Jeudi 2 septembre 2010 4 02 /09 /2010 22:36

  Il s’apprêtait à s’allonger, pour une sieste bien méritée, lorsque Wahid frappa à la porte et la poussa. Elle s’ouvrit dans son habituel léger grincement, auquel il se promettait à chaque fois de remédier.
-         Désolé, Salim ! Dit-il, en le voyant allongé. Je ne m’attendais pas à te trouver couché… Il est à peine midi passée ! Tu as déjeuné, au moins ?
-         Oui ! Répondit-il, en se redressant. Je me suis levé très tôt…
-         Je passe prendre de tes nouvelles ! Dit-il, en s’approchant du lit.
… A la demande de ton ami Jawad, le médecin traitant de notre regretté oncle Omar ! Ajouta-t-il. Il voulait savoir si les médicaments qu’il m’a autorisé à t’acheter ont servi à quelque chose !
-         Je vais un peu mieux, oui ! Répondit-il, en achevant de se redresser. - -
-   Non, reste allongé… Je m’en vais ! Dit Wahid. Je dois être en ville avant la fermeture des bureaux… Dans trois jours Samia viendra passer une semaine ici. Ses gosses seront en vacances. J’en profiterai moi-même pour venir passer une fin de semaine ici, et décider avec toi du sort des terres laissées à l’abandon… Si tu n’as pas l’intention de les reprendre en main, autant les confier à quelqu’un qui en profitera et nous en fera profiter ! Ajouta-t-il, en s’en allant.
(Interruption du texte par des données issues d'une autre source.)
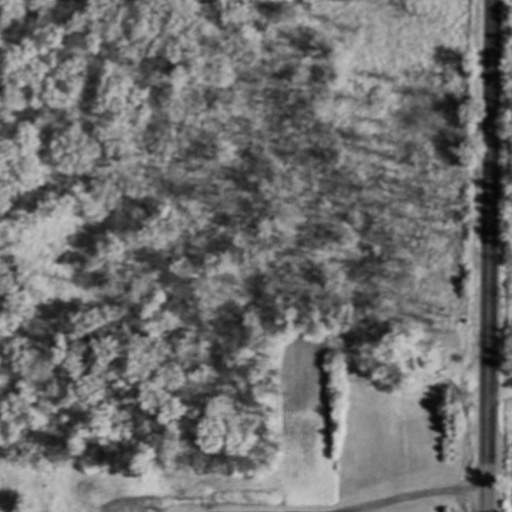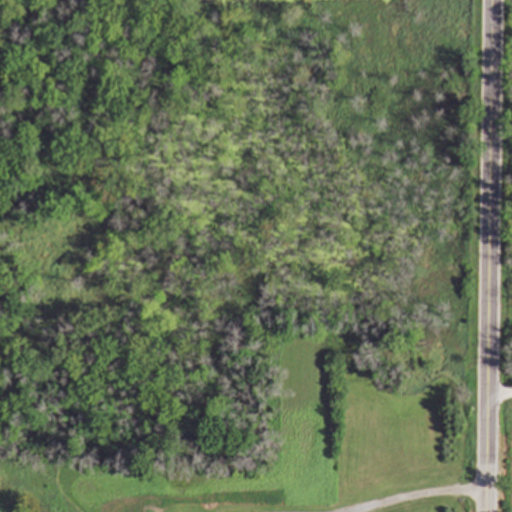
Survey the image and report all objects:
road: (489, 256)
road: (500, 396)
crop: (503, 458)
road: (415, 493)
   Wahid ne cessait pas de surprendre Salim. Le changement qui s’était opéré en lui était radical. De fermier intègre travailleur et reservé, il est devenu un homme d’affaire intransigeant et âpre au gain. Il ne pensait plus qu’en termes de profit.
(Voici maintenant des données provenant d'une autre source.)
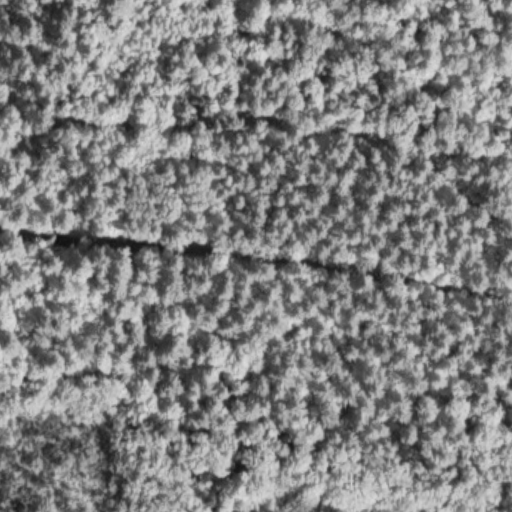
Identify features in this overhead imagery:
road: (256, 258)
   Il ressentait une sorte de déception proche du deuil. Il avait perdu ce frère, qui était son préféré, par le modèle qu’il avait constitué pour lui à son retour de la ville. Non pas que ce dernier se désintéressât des siens, car il continuait à être aux petits soins avec le reste des membres de la famille, mais l’engrenage dans lequel il était pris en avait fait un mutant branché exclusivement affaires. « Ca n’en vaut pas la peine ! », avait-il un jour répondu au jeune neveu, lorsque celui-ci avait sollicité son aide matérielle pour créer un mini parc de loisir, avec quelques attractions et un manège pour les enfants du village. 
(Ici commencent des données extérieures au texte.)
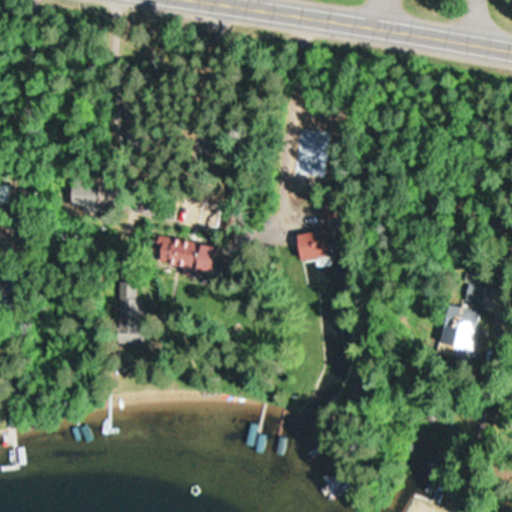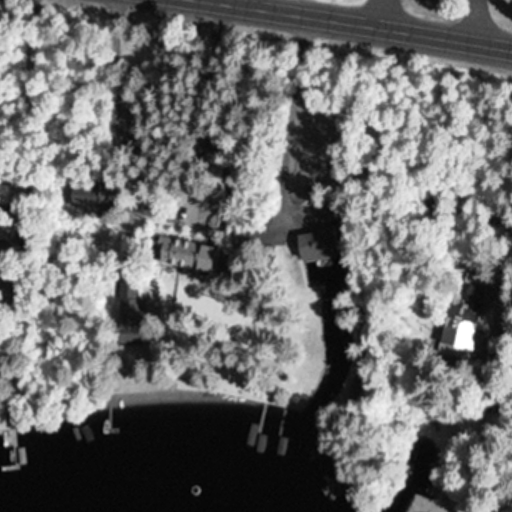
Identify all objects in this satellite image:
road: (354, 25)
building: (7, 194)
building: (312, 244)
building: (182, 249)
building: (4, 260)
building: (469, 309)
building: (130, 313)
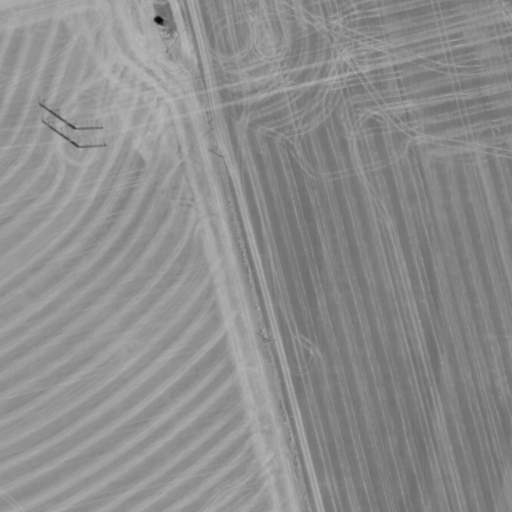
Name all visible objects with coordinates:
road: (2, 0)
power tower: (79, 137)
                                   

                                                    *******

   Il fut réveillé par quelques coups secs frappés à la porte. C’était le jeune assistant du neveu qui lui ramenait son linge, lavé et plié. Il remercia le jeune homme et referma la porte, avant de porter machinalement la pile de linge au niveau de son nez. Une agréable odeur de lavande et de fleurs sauvages monta aussitôt à l’assaut de ses sinus, réveillant en lui des souvenirs profondément enfouis. Sa mère mettait toujours des bouquets de plantes aromatiques entre ses piles de linge propre. Que Dieu ait son âme ! C’était là le genre de souvenirs qui pincent le cœur, arrachant à l’âme une diffuse douleur. En pensant à sa mère il se sentit enfant. Et pourtant, pensa-t-il, il était devenu un jeune vieux… Ou un vieux jeune ! « Tempus edax rerum ! »
   Entre les plis d’une chemise, il trouva un minuscule bouquet séché, attaché avec un bout de laine blanche. Il le porta à son nez et l’arrêta à mi-chemin, au niveau de sa bouche, le serrant tellement fort contre ses lèvres que certaines fleurs tombèrent en miettes.
   « Mina, ma chère Mina ! », prononça-t-il à voix haute, en serrant contre lui la pile de linge, le cœur comprimé par l’amour, que les souvenirs ont attisé. Une déferlante de mélancolie l’envahit. Il rangea la pile de linge et sortit, sans but précis.
   A la sortie du village, il croisa le jeune homme qui l’aidait dans l’enseignement, du temps où l’école prospérait. Il était en compagnie d’un autre jeune homme chez lequel il était en visite. Le jeune homme en question, était un cousin dont le mariage était imminent. Son ex assistant fit les présentations et lui apprit que l’heureuse élue était Fatma, la fille de feu Si-Brahim. La nouvelle ébranla Salim. Il s’agissait de la jeune orpheline qui vivait chez sa tante, jusqu’au jour du déménagement. Avant de rentrer définitivement au village, ils l’avaient placée, à sa demande, chez quelqu’un de confiance : Si-Ali, le vieux compagnon d’arme du défunt oncle. Il l’avait complètement oubliée, cette brave fille. Pensa-t-il avec regret. Il se rappela tout à coup, qu’en l’oubliant, il avait involontairement fait l'impasse sur la promesse faite à la vieille Warda, de veiller sur elle si jamais elle venait à mourir avant de l’avoir mariée.
- Comment va la fiancée ? Demanda-t-il au jeune inconnu.
- Bien, monsieur. Merci ! Répondit ce dernier.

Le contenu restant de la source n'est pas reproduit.